C'est donc globalement désappointée que je referme ce livre, certes bien écrit et agréable sur un sujet historique étonnamment méconnu, mais dont j'attendais plus de profondeur au vu de ses nombreuses récompenses littéraires. (3/5)

 

Citations : 

On n’arrive pas chez des gens qui ont près d’un siècle derrière eux avec un boniment de dernière minute. Il faut du doigté, de l’habileté, mais pas trop, les vieillards s’y connaissent dans l’art de la conversation, ils n’ont que ça dans les dernières années de leur vie, des propos trop astiqués incitent à la méfiance.

Les yeux, c’est ce qu’il y a de plus important chez les vieillards.

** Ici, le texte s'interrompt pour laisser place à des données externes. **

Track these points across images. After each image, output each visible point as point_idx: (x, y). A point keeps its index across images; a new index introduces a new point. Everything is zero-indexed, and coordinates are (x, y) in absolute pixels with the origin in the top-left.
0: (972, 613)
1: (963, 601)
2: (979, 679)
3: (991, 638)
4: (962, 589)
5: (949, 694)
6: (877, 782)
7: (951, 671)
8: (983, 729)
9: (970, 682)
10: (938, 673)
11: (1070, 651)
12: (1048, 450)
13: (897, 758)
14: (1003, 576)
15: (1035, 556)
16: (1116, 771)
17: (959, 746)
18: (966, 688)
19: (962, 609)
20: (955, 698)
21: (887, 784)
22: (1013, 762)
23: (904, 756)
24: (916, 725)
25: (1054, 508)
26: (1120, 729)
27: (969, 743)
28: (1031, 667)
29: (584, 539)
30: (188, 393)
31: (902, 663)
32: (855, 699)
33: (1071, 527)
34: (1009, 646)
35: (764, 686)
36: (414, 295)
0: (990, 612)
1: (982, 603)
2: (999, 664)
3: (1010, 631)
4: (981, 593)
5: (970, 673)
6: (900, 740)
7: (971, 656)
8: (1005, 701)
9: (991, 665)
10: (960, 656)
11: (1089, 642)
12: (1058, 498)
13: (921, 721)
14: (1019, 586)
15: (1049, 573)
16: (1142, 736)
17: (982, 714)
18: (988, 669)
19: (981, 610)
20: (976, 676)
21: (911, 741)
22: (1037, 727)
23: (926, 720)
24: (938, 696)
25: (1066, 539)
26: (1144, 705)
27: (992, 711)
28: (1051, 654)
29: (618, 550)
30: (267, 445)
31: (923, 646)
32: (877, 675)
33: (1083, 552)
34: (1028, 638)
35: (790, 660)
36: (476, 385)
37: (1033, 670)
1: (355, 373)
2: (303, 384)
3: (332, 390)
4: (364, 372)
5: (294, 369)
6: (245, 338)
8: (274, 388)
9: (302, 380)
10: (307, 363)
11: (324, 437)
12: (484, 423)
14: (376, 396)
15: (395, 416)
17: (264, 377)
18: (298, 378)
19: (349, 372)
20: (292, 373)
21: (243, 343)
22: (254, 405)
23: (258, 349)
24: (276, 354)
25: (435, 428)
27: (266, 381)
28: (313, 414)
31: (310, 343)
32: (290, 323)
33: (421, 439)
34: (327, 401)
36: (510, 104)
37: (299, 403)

La chair s’est détachée, affaissée, amassée en nœuds crevassés autour de la bouche, des yeux, du nez, des oreilles, c’est un visage dévasté, illisible. On ne peut rien savoir d’un vieillard si on ne va pas à ses yeux, ce sont eux qui détiennent l’histoire de sa vie.

Elle en était venue à les aimer plus qu’elle n’aurait cru. Elle aimait leurs voix usées, leurs visages ravagés, elle aimait leurs gestes lents, leurs hésitations devant un mot qui fuit, un souvenir qui se refuse, elle aimait les voir se laisser dériver dans les courants de leur pensée et puis, au milieu d’une phrase, s’assoupir. Le grand âge lui apparaissait comme l’ultime refuge de la liberté, là où on se défait de ses attaches et où on laisse son esprit aller là où il veut.